Подкатили тележку со сладостями. Марго склонилась над крохотными корзиночками с фруктами, шоколадными эклерами и фламбированным крем-брюле:

– Что ты предпочитаешь, mon chéri? – В присутствии гарсона она опять была сама нежность.

– Merci, ничего.

– Какая жалость! Я возьму вот это… и это… и, пожалуй, это.

Она перетащила на тарелку чуть не половину сладкого стола.

Ее сумка оставалась раскрытой. Марго была совсем не прочь заполучить пистолет, вот только никаких признаний в обмен на него она, похоже, делать не собиралась. Запихнув в рот меренгу от знаменитого Ладюре, она заявила:

– Я не верю вам, и полиция вам не поверит. И вашему другу с его выдумкой о подаренном мне пистолете тоже.

Я начал терять самообладание:

– А почему вы позвонили в больницу и поинтересовались здоровьем своего раненого любовника лишь спустя полтора часа после того, как Клэр Паризо сообщила вам о случившемся?

Тонкие пальцы с длинными кровавыми ногтями цапнули с блюда последнее безе:

– Знаете, почему лучше быть любовницей, а не женой? Любовница ничего объяснять не обязана. А Иву-Рене вообще с женщинами не везло – вдовушка и та приперлась в больницу под ручку с любовником, но даже ей не пришлось оправдываться. – Слизывая крем с пальцев, она небрежно бросила: – Увы, убийца – ваша жена. Со мной все это не могло случиться просто потому, что человек не может быть одновременно в двух местах, а у меня есть неопровержимые доказательства и свидетель, что я была дома.

– Ваш свидетель – ваша мать.

Не сводя с меня глаз, она на ощупь выудила из сумки зеленую пачку «Лаки Страйк» и вставила сигарету в мундштук:

– Моя мать, а также Клэр Паризо и телефонистка. И главное – современная технология отслеживания телефонных переговоров.

– Это еще не все, – сказал я.

Нарисованные ниточки бровей уплыли вверх, вздыбив наклеенного на лоб волосяного червяка:

– Покамест ваше «все» – это просто ничего. Вы правда верите, что если вы сейчас пойдете на Кэ д’Орфевр и сообщите, что внезапно вспомнили, что Люпон на смертном одре открыл вам, что в него стреляла негодница Марго, то они сразу забудут про все улики против настоящей убийцы и на основании ваших выдумок арестуют меня? А этот пистолет с тайными опознавательными знаками у вас?

Мое молчание она приняла за признание в поражении. Торжествующе затянулась краешком рта, закинула голову, выпустила тонкую, как змеиное жало, струйку дыма.

– Хотите, я расскажу вам, как все было на самом деле? Вначале, чтобы выгородить свою супругу, вы пытались обвинить в убийстве Люпона чудака Додиньи. И когда подтвердилось, что он действительно рыскал утром вокруг ресторана, вы возликовали. Вы сблизились с беднягой, предложив ему вместе искать убийцу среди парижских арт-дилеров, а тем временем собирали на него компромат. Ведь это вы предъявили полиции пуговицу с его сюртучка.
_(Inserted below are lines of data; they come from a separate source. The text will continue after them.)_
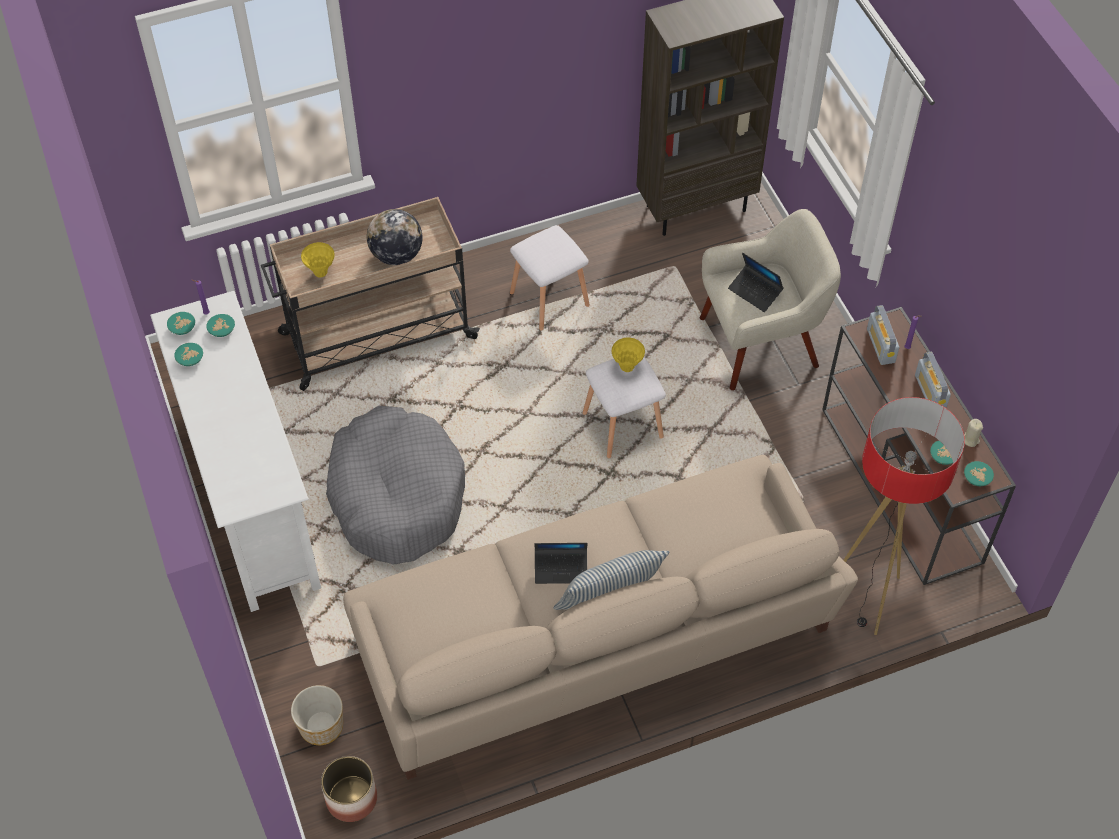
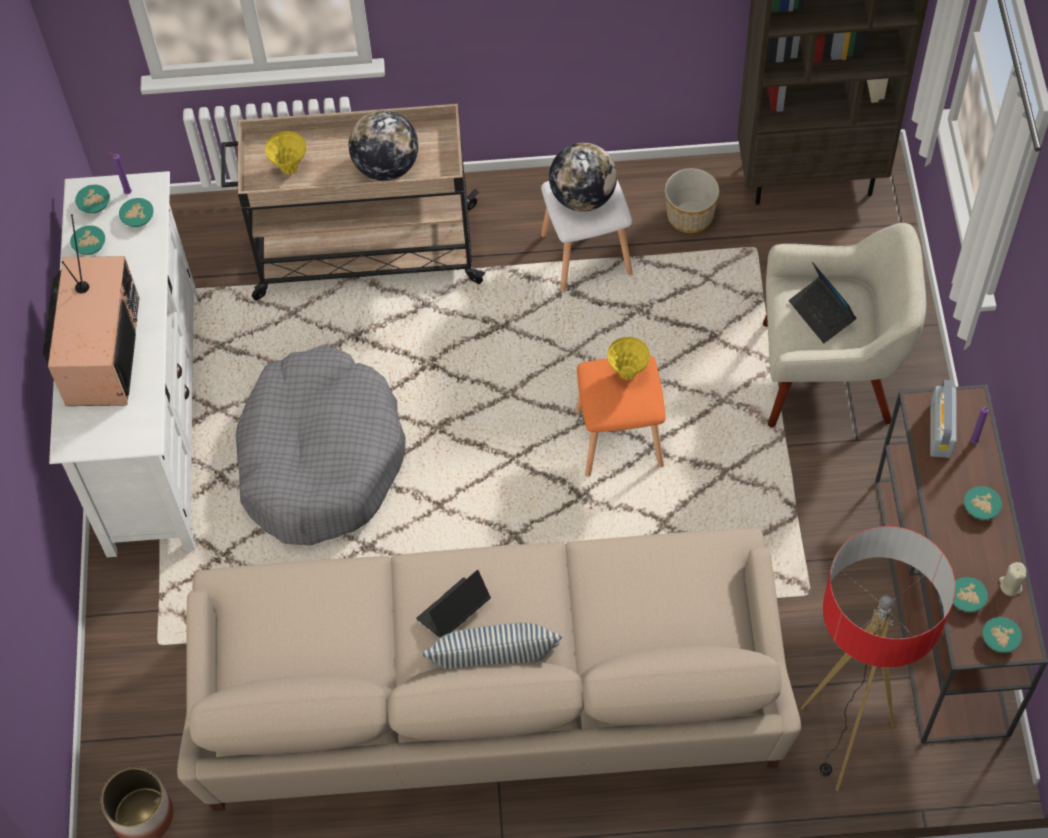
camera: 20 degrees right, 5 degrees up
planter [291,685,343,745] -> planter moved to [665,168,719,233]
laptop [534,543,588,584] -> laptop turned 120 degrees clockwise [416,570,491,638]
white stool [583,357,666,458] -> orange stool [575,355,666,476]
radio [915,352,951,408] -> turquoise bowl [964,486,1002,520]
none -> television [43,214,139,406]
none -> globe [549,143,617,212]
Однако оказалось, что он не только не убивал Люпона, но и, наоборот, видел, как его убила Элен Ворони́н. Да-да. А вы думали, я не знаю, кто ваш таинственный свидетель? – Она ладонью размела дым. – Разумеется, очумелый Додиньи.

Я смял салфетку:

– В вашем изложении моя роль выглядит не слишком благородной, но факты верны.
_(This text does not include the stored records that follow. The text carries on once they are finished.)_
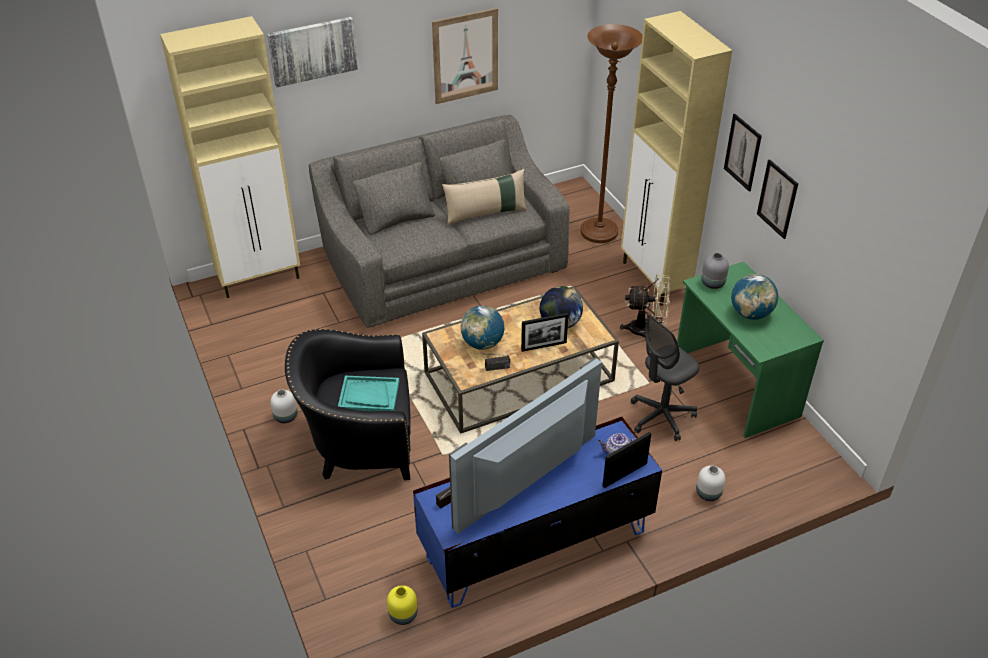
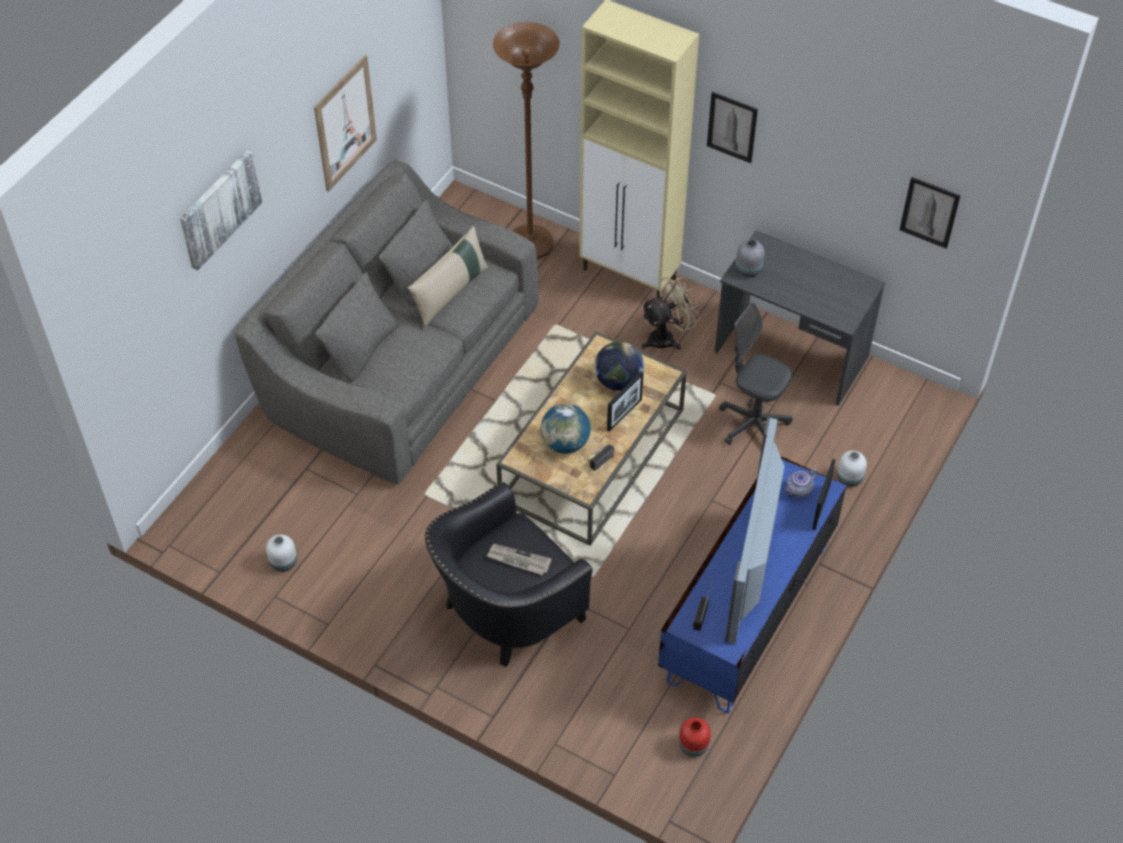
camera: 35 degrees left, 10 degrees up
beige cabinet [160,16,300,298] -> none
white vase [270,389,297,423] -> white vase moved to [266,534,297,572]
turquoise tray [338,376,399,411] -> newspaper [487,544,552,575]
yellow vase [387,585,417,625] -> red vase [679,717,711,757]
grey office chair [631,314,700,441] -> grey office chair turned 105 degrees clockwise [719,302,793,445]
green desk [677,261,824,438] -> grey desk [715,230,885,406]
globe [731,274,778,320] -> none
picture [757,159,798,239] -> picture moved to [899,177,961,249]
Официант принес ей чашу с водой, Марго окунула в нее пальцы.

– Кстати, и окурок «Лаки Страйк» под мостом бросила ваша жена. В «Отеле Друо» я видела ее курящей именно эти сигареты.

Ресторан уже был почти пуст. Я выглянул в окно. Смеркалось, по улице проезжали машины, шли редкие прохожие. Если «Ситроен» Дерюжина и подъехал, на глаза он не показывался.

– Это не могла быть ее сигарета. Моя жена убежала из ресторана, потому что не хотела оставаться в обществе Люпона. Ни одной минуты она не провела бы добровольно с этим хамом и тем более не стала бы курить с ним наедине.

Марго тщательно вытерла пальцы салфеткой:

– Это она вам сказала, а вы сразу ей поверили? Многие женщины, когда убегают от мужчин, стараются не бежать слишком быстро.

Она отбросила салфетку, выудила из сумочки черные перчатки и, нарочито медленно натягивая их, с наигранным мученическим терпением переспросила:

– Доктор Ворони́н, так с какой стати я должна бояться ваших разоблачений? Есть ли у вас хоть одно, одно-единственное доказательство, что ваша жена не убивала Люпона? Или есть только безграничная вера в нее?